State Protection: Threatened
A native species likely to become an endangered species within the foreseeable future in New York (includes any species listed as federally Threatened by the United States). It is illegal to take, import, transport, possess, or sell an animal listed as Threatened, or its parts, without a permit from NYSDEC. 1) Any native species likely to become an endangered species within the foreseeable future in New York. 2) Any species listed as threatened by the U.S. Department of the Interior.

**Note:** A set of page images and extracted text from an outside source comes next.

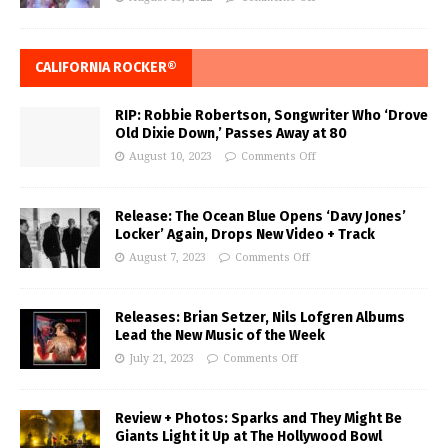
CALIFORNIA ROCKER®
RIP: Robbie Robertson, Songwriter Who ‘Drove
Old Dixie Down,’ Passes Away at 80
August 10, 2023
Comments Off
Release: The Ocean Blue Opens ‘Davy Jones’
Locker’ Again, Drops New Video + Track
August 7, 2023
Comments Off
Releases: Brian Setzer, Nils Lofgren Albums
Lead the New Music of the Week
July 21, 2023
Comments Off
Review + Photos: Sparks and They Might Be
Giants Light it Up at The Hollywood Bowl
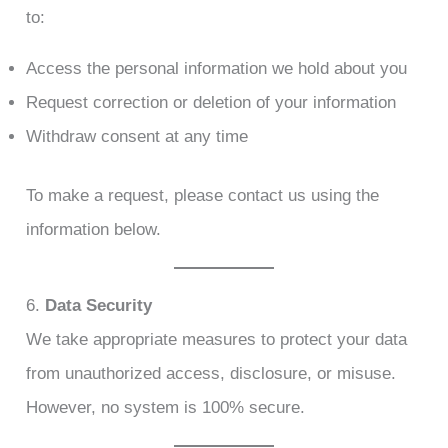
to:
Access the personal information we hold about you
Request correction or deletion of your information
Withdraw consent at any time
To make a request, please contact us using the
information below.
6.
Data Security
We take appropriate measures to protect your data
from unauthorized access, disclosure, or misuse.
However, no system is 100% secure.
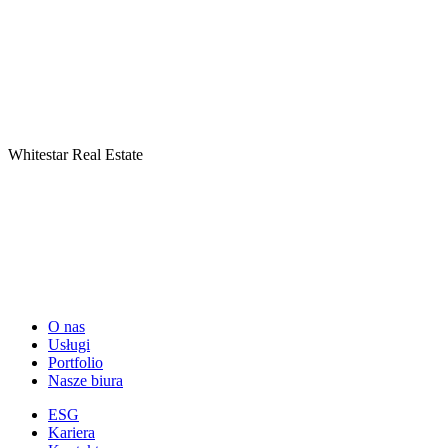
Whitestar Real Estate
O nas
Usługi
Portfolio
Nasze biura
ESG
Kariera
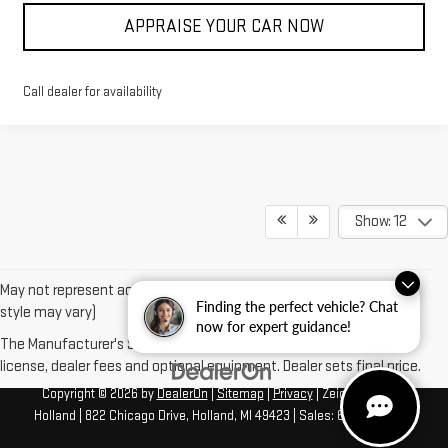
APPRAISE YOUR CAR NOW
Call dealer for availability
Show: 12
May not represent actual vehicle. (Options, colors, trim and body
Finding the perfect vehicle? Chat
style may vary)
now for expert guidance!
The Manufacturer's Suggested Retail Price excludes tax, title,
license, dealer fees and optional equipment. Dealer sets final price.
Copyright © 2026
by
DealerOn
|
Sitemap
|
Privacy
| Zeigler GMC of
Holland
|
822 Chicago Drive,
Holland,
MI
49423
| Sales:
616-422-4917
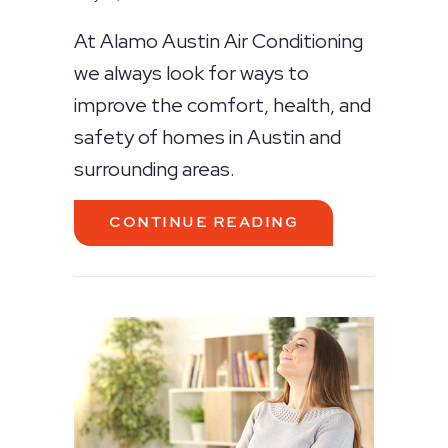
At Alamo Austin Air Conditioning
we always look for ways to
improve the comfort, health, and
safety of homes in Austin and
surrounding areas.
ABOUT WHAT CA
CONTINUE READING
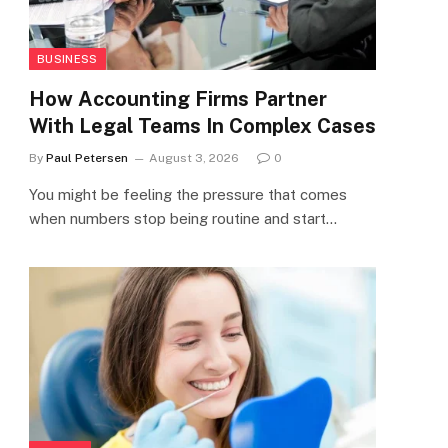
BUSINESS
How Accounting Firms Partner
With Legal Teams In Complex Cases
By
Paul Petersen
August 3, 2026
0
You might be feeling the pressure that comes
when numbers stop being routine and start…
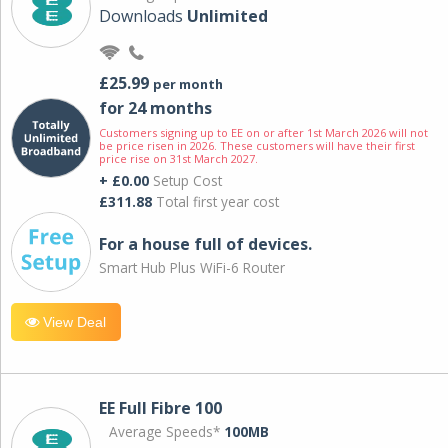
Downloads
Unlimited
£25.99
per month
for 24 months
Customers signing up to EE on or after 1st March 2026 will not
be price risen in 2026. These customers will have their first
price rise on 31st March 2027.
+ £0.00
Setup Cost
£311.88
Total first year cost
For a house full of devices.
Smart Hub Plus WiFi-6 Router
View Deal
EE Full Fibre 100
Average Speeds*
100MB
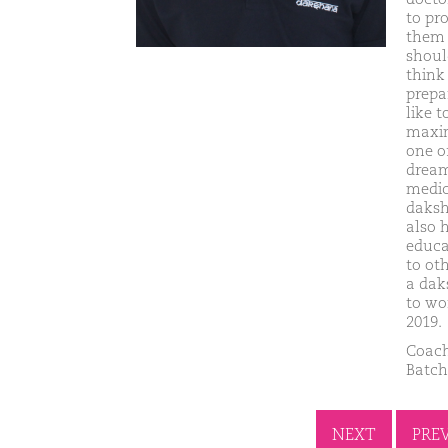
to pr
them f
shoul
think
prepa
like 
maxim
one of
dream
medic
daksh
also 
educa
to ot
a dak
to wo
2019.
Coach
Batch
NEXT
PRE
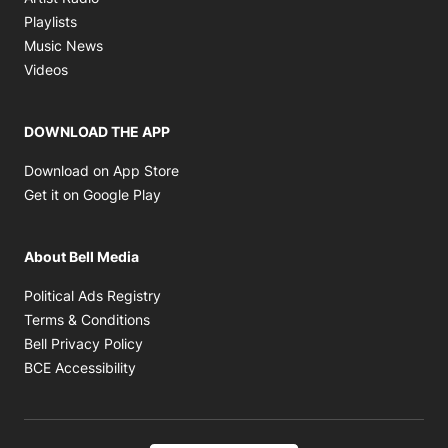
Opens in new window
Playlists
Opens in new window
Music News
Opens in new window
Videos
DOWNLOAD THE APP
Opens in new window
Download on App Store
Opens in new window
Get it on Google Play
About Bell Media
Opens in new window
Political Ads Registry
Opens in new window
Terms & Conditions
Opens in new window
Bell Privacy Policy
Opens in new window
BCE Accessibility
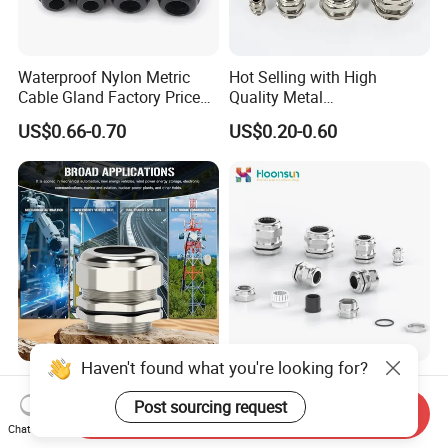
Waterproof Nylon Metric
Hot Selling with High
Cable Gland Factory Price
Quality Metal
for Wires Connector
Brass/Stainless Steel
US$0.66-0.70
US$0.20-0.60
Ex/Pg/ M24 Cable/Glands
Joints IP68/IP66 Explosion
Proof Waterproof Connector
Haven't found what you're looking for?
Premium Brass Cable
304/316L Stainless Steel
Glands for Electrical Power
Cable Gland for Harsh
Post sourcing request
Send Inquiry
Management Solutions
Environments Cable Gland
Chat Now
US$0.50-2.90
US$0.39-0.99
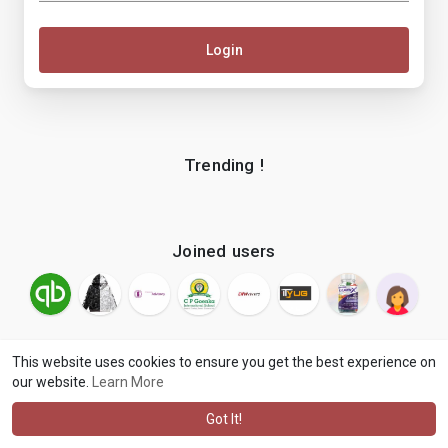
Login
Trending !
Joined users
This website uses cookies to ensure you get the best experience on
our website.
Learn More
© 2026 makenix
Terms of Use
Privacy Policy
Contact Us
·
·
·
About
Blog
Language
·
·
Got It!
·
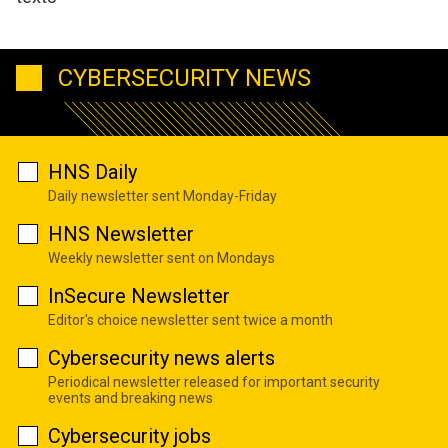
CYBERSECURITY NEWS
HNS Daily
Daily newsletter sent Monday-Friday
HNS Newsletter
Weekly newsletter sent on Mondays
InSecure Newsletter
Editor's choice newsletter sent twice a month
Cybersecurity news alerts
Periodical newsletter released for important security
events and breaking news
Cybersecurity jobs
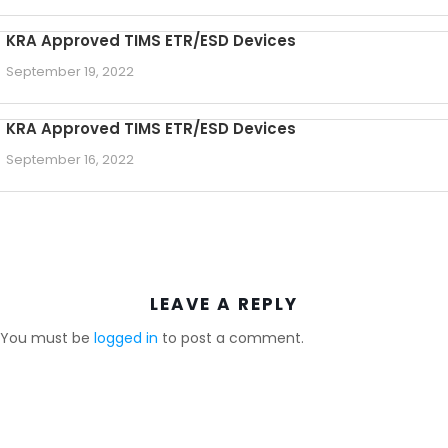
KRA Approved TIMS ETR/ESD Devices
September 19, 2022
KRA Approved TIMS ETR/ESD Devices
September 16, 2022
LEAVE A REPLY
You must be
logged in
to post a comment.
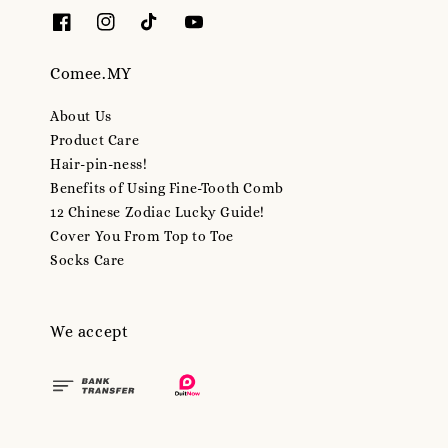
Comee.MY
About Us
Product Care
Hair-pin-ness!
Benefits of Using Fine-Tooth Comb
12 Chinese Zodiac Lucky Guide!
Cover You From Top to Toe
Socks Care
We accept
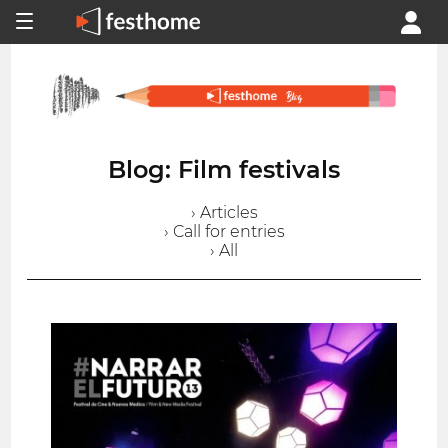
Blog: Film festivals
› Articles
› Call for entries
› All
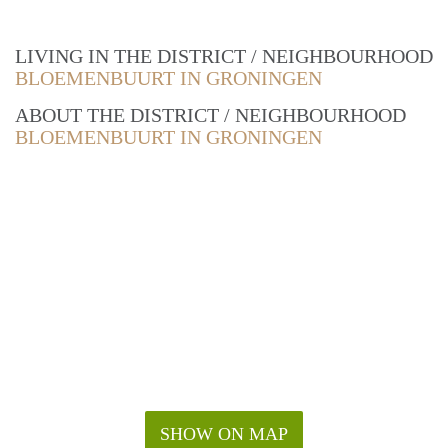
LIVING IN THE DISTRICT / NEIGHBOURHOOD
BLOEMENBUURT IN GRONINGEN
ABOUT THE DISTRICT / NEIGHBOURHOOD
BLOEMENBUURT IN GRONINGEN
SHOW ON MAP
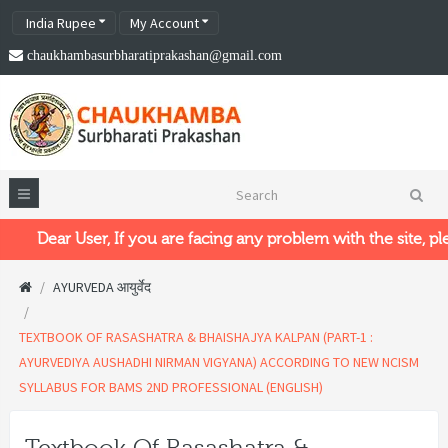
India Rupee
My Account
chaukhambasurbharatiprakashan@gmail.com
Dear User, If you are facing any problem with the site, plea
AYURVEDA आयुर्वेद
TEXTBOOK OF RASASHATRA & BHAISHAJYA KALPAN (PART-1 :
AYURVEDIYA AUSHADHI NIRMAN VIGYANA) ACCORDING TO NEW NCISM
SYLLABUS FOR BAMS 2ND PROFESSIONAL (ENGLISH)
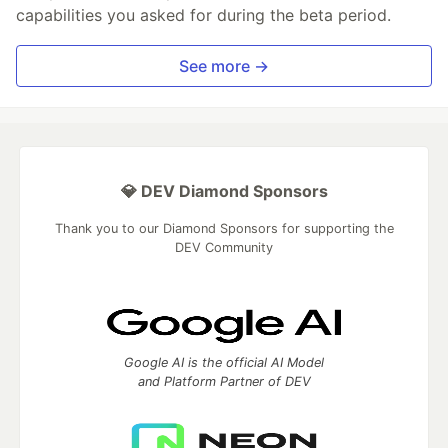
capabilities you asked for during the beta period.
See more →
💎 DEV Diamond Sponsors
Thank you to our Diamond Sponsors for supporting the
DEV Community
Google AI is the official AI Model
and Platform Partner of DEV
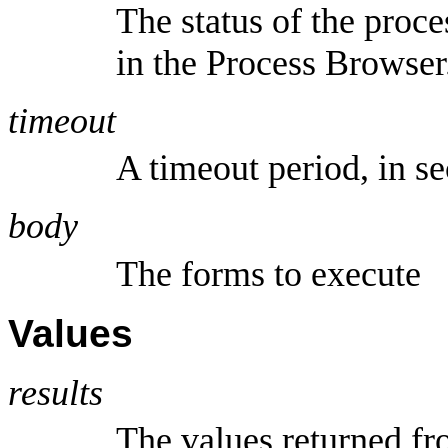
The status of the proce
in the Process Browser
timeout
A timeout period, in s
body
The forms to execute
Values
results
The values returned fr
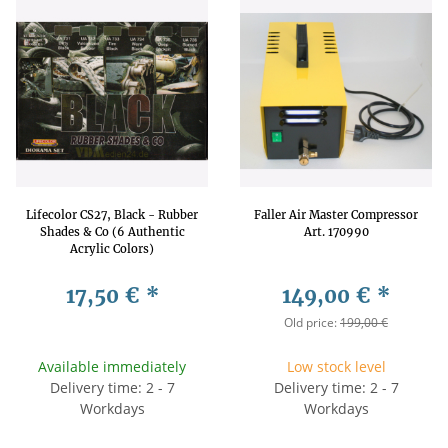
Lifecolor CS27, Black - Rubber
Faller Air Master Compressor
Shades & Co (6 Authentic
Art. 170990
Acrylic Colors)
17,50 €
*
149,00 €
*
Old price:
199,00 €
Available immediately
Low stock level
Delivery time: 2 - 7
Delivery time: 2 - 7
Workdays
Workdays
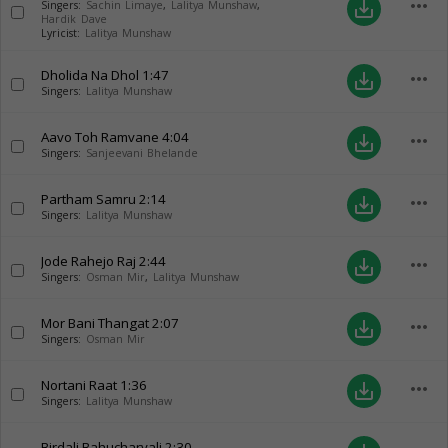
more_horiz
save_alt
Singers:
Sachin Limaye
,
Lalitya Munshaw
,
Hardik Dave
Lyricist:
Lalitya Munshaw
Dholida Na Dhol
1:47
more_horiz
save_alt
Singers:
Lalitya Munshaw
Aavo Toh Ramvane
4:04
more_horiz
save_alt
Singers:
Sanjeevani Bhelande
Partham Samru
2:14
more_horiz
save_alt
Singers:
Lalitya Munshaw
Jode Rahejo Raj
2:44
more_horiz
save_alt
Singers:
Osman Mir
,
Lalitya Munshaw
Mor Bani Thangat
2:07
more_horiz
save_alt
Singers:
Osman Mir
Nortani Raat
1:36
more_horiz
save_alt
Singers:
Lalitya Munshaw
Birdali Bahucharvali
2:30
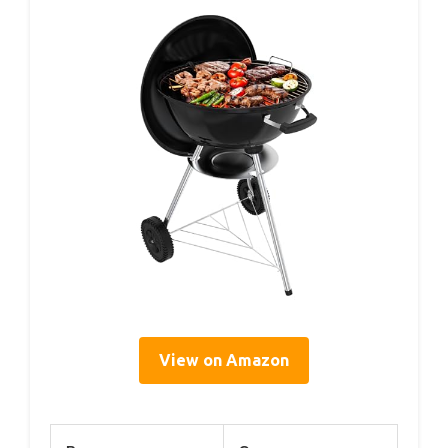
View on Amazon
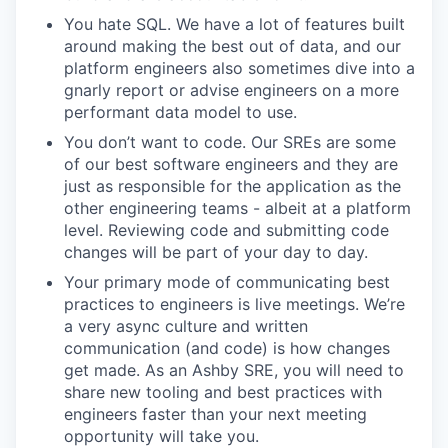
You hate SQL. We have a lot of features built
around making the best out of data, and our
platform engineers also sometimes dive into a
gnarly report or advise engineers on a more
performant data model to use.
You don’t want to code. Our SREs are some
of our best software engineers and they are
just as responsible for the application as the
other engineering teams - albeit at a platform
level. Reviewing code and submitting code
changes will be part of your day to day.
Your primary mode of communicating best
practices to engineers is live meetings. We’re
a very async culture and written
communication (and code) is how changes
get made. As an Ashby SRE, you will need to
share new tooling and best practices with
engineers faster than your next meeting
opportunity will take you.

Federal Protection: Not Listed

State Rarity Rank: S1
A State Rarity Rank of S1 means: Typically 5 or fewer occurrences, very few remaining individuals, acres, or miles of stream, or some factor of its biology makes it especially vulnerable in New York State.

Global Rarity Rank: G5
A Global Rarity Rank of G5 means: Demonstrably secure globally, though it may be quite rare in parts of its range, especially at the periphery.


Did you know?
The subspecies of longear sunfish (Lepomis megalotis peltastes) found in New York was determined to be a separate species from Lepomis megalotis and is now called the northern sunfish (Lepomis peltastes). The American Fisheries Society changed its designation from a subspecies to a separate species in 2013 (The American Fisheries Society 2013).

State Ranking Justification [-]
Northern sunfish have declined so much that they are no longer detectable. They are threatened by hybridization with other Lepomis species, invasive fish and intensive agricultural practices (and other land uses) that contribute to poor water quality from runoff, pollution, and siltation.